Chen Yan (d. 891) was a Chinese warlord in Fujian during the late Tang dynasty. He served as governor (观察使 guāncháshǐ) of the Fujian Circuit, headquartered in what is now Fuzhou.

==Life==
It is not known when Chen Yan was born, but it is known that he was from Jian Prefecture (建州 now Nanping). In or around 878, when the major agrarian rebel Huang Chao was pillaging the Fujian region on his way south toward Guang Prefecture (廣州 in modern Guangzhou, Guangdong), Chen gathered several thousand men around him to protect their home territory, and named the army Jiulong Army (九龍軍). Then-governor of Fujian, Zheng Yi (鄭鎰) thus made Chen his deputy in his position as the military prefect (團練使 Tuanlianshi) of Fujian's capital Fu (now Fuzhou).

While Chen was serving as deputy military prefect, there was an occasion when Li Lian (李連) the prefect of Quan Prefecture (泉州, in modern Quanzhou, Fujian) was found guilty of a crime. Fearful of punishment, Li hid in mountainous caves and gathered troops to attack Fu Prefecture. Chen led his army and repelled Li's attack. Zheng became apprehensive of Chen's hold on the army, and he made a recommendation to then-reigning Emperor Xizong that Chen be made the governor instead. In 884, Emperor Xizong approved of the request, and Chen became governor. It was said that Chen ruled with authority and grace, and that the people of the region were pacified. His rule extended over the entire Fujian region, with such places as Ting Prefecture (汀州 modern Longyan, Fujian) and Jian Prefecture falling under his command of the circuit government in Chen's later life. At some point, his family and that of Dong Chang, the military governor (Jiedushi) of neighboring Weisheng Circuit (威勝 headquartered in modern Shaoxing, Zhejiang), entered into a marriage relationship.

In 886, Wang Chao, the leader of a roving army that had originated from Guang Prefecture (光州 in modern Xinyang, Henan), captured Quan Prefecture and killed its then-prefect Liao Yanrou (廖彥若). However, hearing of Chen's might, Wang did not dare to attack Fu Prefecture, and sent messengers to submit to Chen. Chen made Wang the prefect of Quan Prefecture.

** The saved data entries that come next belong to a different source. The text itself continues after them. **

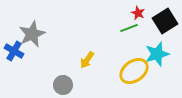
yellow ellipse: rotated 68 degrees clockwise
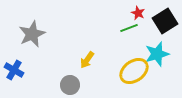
blue cross: moved 19 px down
gray circle: moved 7 px right
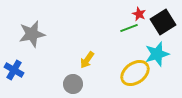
red star: moved 1 px right, 1 px down
black square: moved 2 px left, 1 px down
gray star: rotated 12 degrees clockwise
yellow ellipse: moved 1 px right, 2 px down
gray circle: moved 3 px right, 1 px up
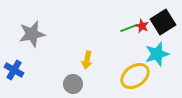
red star: moved 3 px right, 12 px down
yellow arrow: rotated 24 degrees counterclockwise
yellow ellipse: moved 3 px down
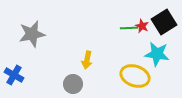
black square: moved 1 px right
green line: rotated 18 degrees clockwise
cyan star: rotated 25 degrees clockwise
blue cross: moved 5 px down
yellow ellipse: rotated 56 degrees clockwise
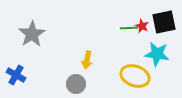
black square: rotated 20 degrees clockwise
gray star: rotated 20 degrees counterclockwise
blue cross: moved 2 px right
gray circle: moved 3 px right
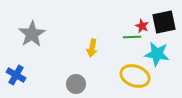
green line: moved 3 px right, 9 px down
yellow arrow: moved 5 px right, 12 px up
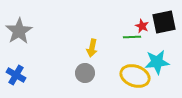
gray star: moved 13 px left, 3 px up
cyan star: moved 8 px down; rotated 15 degrees counterclockwise
gray circle: moved 9 px right, 11 px up
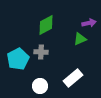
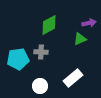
green diamond: moved 3 px right
cyan pentagon: rotated 20 degrees clockwise
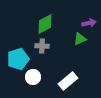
green diamond: moved 4 px left, 1 px up
gray cross: moved 1 px right, 6 px up
cyan pentagon: rotated 10 degrees counterclockwise
white rectangle: moved 5 px left, 3 px down
white circle: moved 7 px left, 9 px up
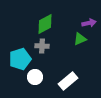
cyan pentagon: moved 2 px right
white circle: moved 2 px right
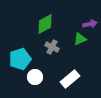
purple arrow: moved 1 px right, 1 px down
gray cross: moved 10 px right, 1 px down; rotated 24 degrees clockwise
white rectangle: moved 2 px right, 2 px up
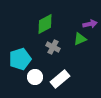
gray cross: moved 1 px right
white rectangle: moved 10 px left
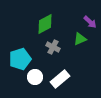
purple arrow: moved 2 px up; rotated 56 degrees clockwise
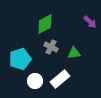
green triangle: moved 6 px left, 14 px down; rotated 16 degrees clockwise
gray cross: moved 2 px left
white circle: moved 4 px down
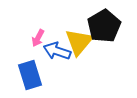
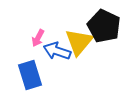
black pentagon: rotated 16 degrees counterclockwise
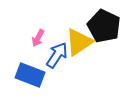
yellow triangle: rotated 16 degrees clockwise
blue arrow: moved 4 px down; rotated 104 degrees clockwise
blue rectangle: rotated 52 degrees counterclockwise
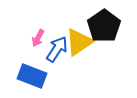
black pentagon: rotated 12 degrees clockwise
blue arrow: moved 6 px up
blue rectangle: moved 2 px right, 1 px down
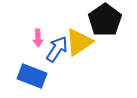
black pentagon: moved 1 px right, 6 px up
pink arrow: rotated 30 degrees counterclockwise
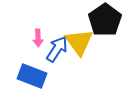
yellow triangle: rotated 32 degrees counterclockwise
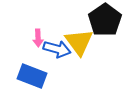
blue arrow: rotated 72 degrees clockwise
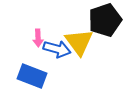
black pentagon: rotated 16 degrees clockwise
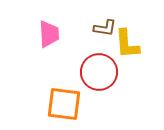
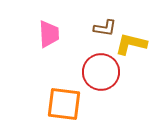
yellow L-shape: moved 4 px right; rotated 108 degrees clockwise
red circle: moved 2 px right
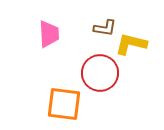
red circle: moved 1 px left, 1 px down
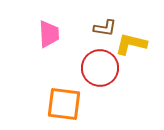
red circle: moved 5 px up
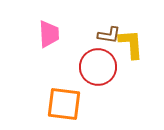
brown L-shape: moved 4 px right, 7 px down
yellow L-shape: rotated 72 degrees clockwise
red circle: moved 2 px left, 1 px up
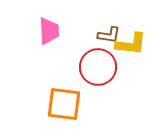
pink trapezoid: moved 3 px up
yellow L-shape: rotated 100 degrees clockwise
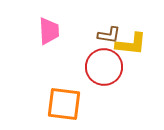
red circle: moved 6 px right
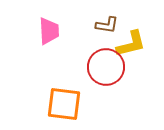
brown L-shape: moved 2 px left, 10 px up
yellow L-shape: rotated 20 degrees counterclockwise
red circle: moved 2 px right
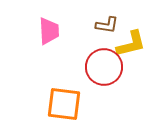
red circle: moved 2 px left
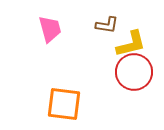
pink trapezoid: moved 1 px right, 2 px up; rotated 12 degrees counterclockwise
red circle: moved 30 px right, 5 px down
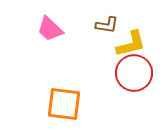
pink trapezoid: rotated 148 degrees clockwise
red circle: moved 1 px down
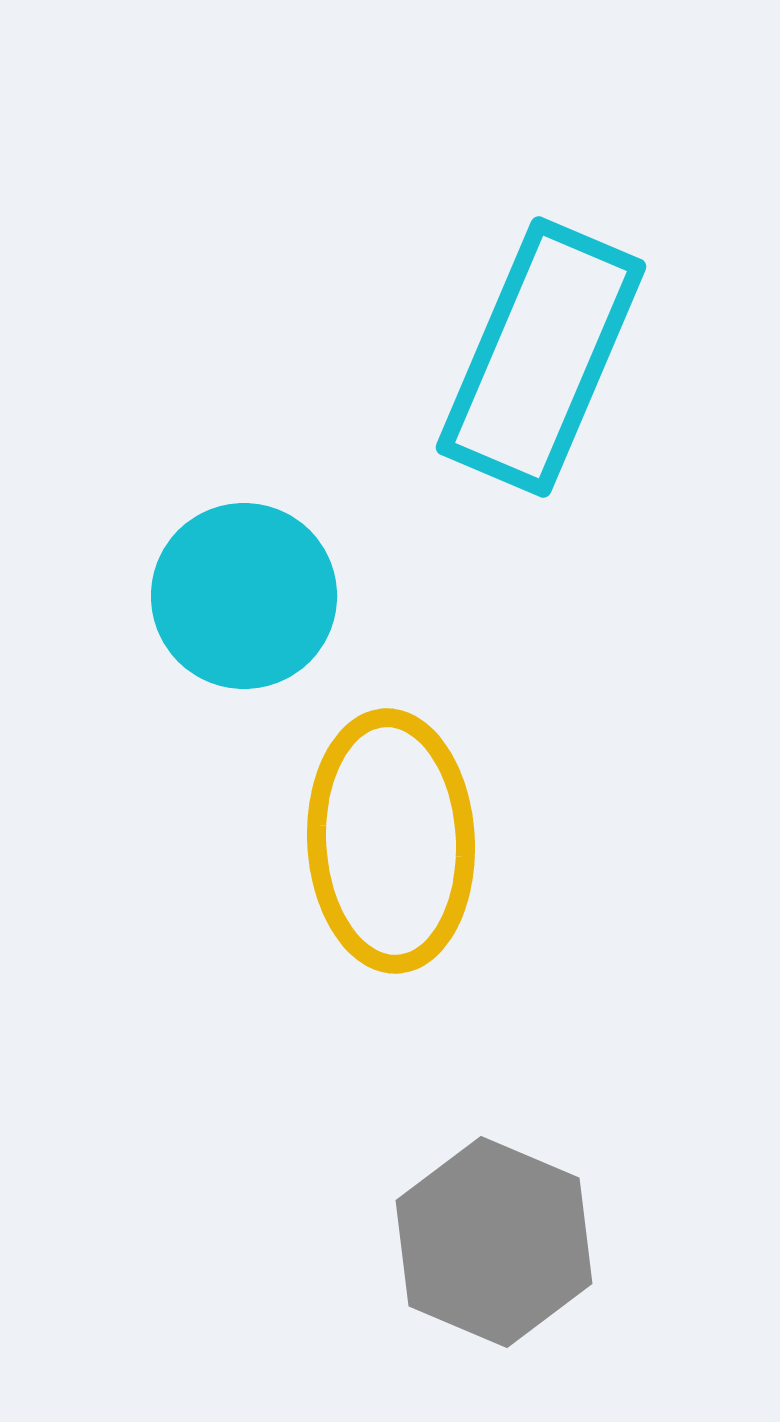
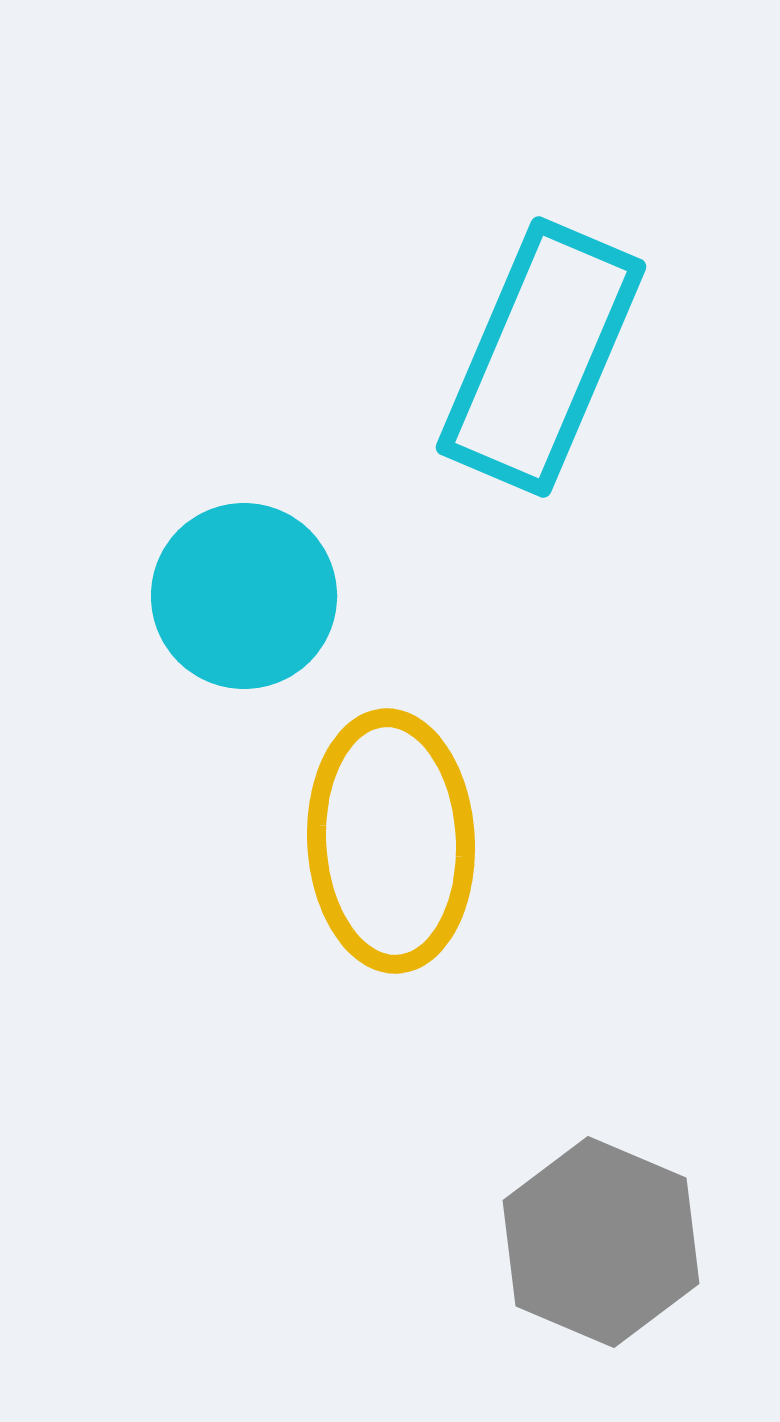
gray hexagon: moved 107 px right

In 891, Chen Yan fell ill. He sent messengers to summon Wang Chao, intending to entrust the circuit to him. However, before Wang could arrive, Chen died. Chen's brother-in-law Fan Hui (范暉) persuaded the soldiers to support him, and Fan and Wang subsequent engaged in several years of warfare. In 893, Fu Prefecture fell to the siege by Wang's cousin Wang Yanfu (王彥復) and brother Wang Shenzhi, and Fan was killed in flight. Wang took over the circuit governorship. He buried Chen with respect, and gave a daughter in marriage to Chen's son Chen Yanhui (陳延晦).

==Family==
Chen's eldest son was subsequently revered as the "God of Yanyu in Fuzhou" (福州演屿神 Fuzhou Yanyu Shen). He is credited with miraculously saving Lu Yundi (路允迪) on his 1122 delegation to Korea to pay formal respects upon the death of its king Yejong and to replace the Liao as the formal suzerains investing his successor Injong. The God of Yanyu's temple was subsequently known as the Zhaoli ("Manifesting Merit") Temple by imperial proclamation. The miracle was also credited to Mazu, the deified form of the Meizhou shamaness Lin Moniang.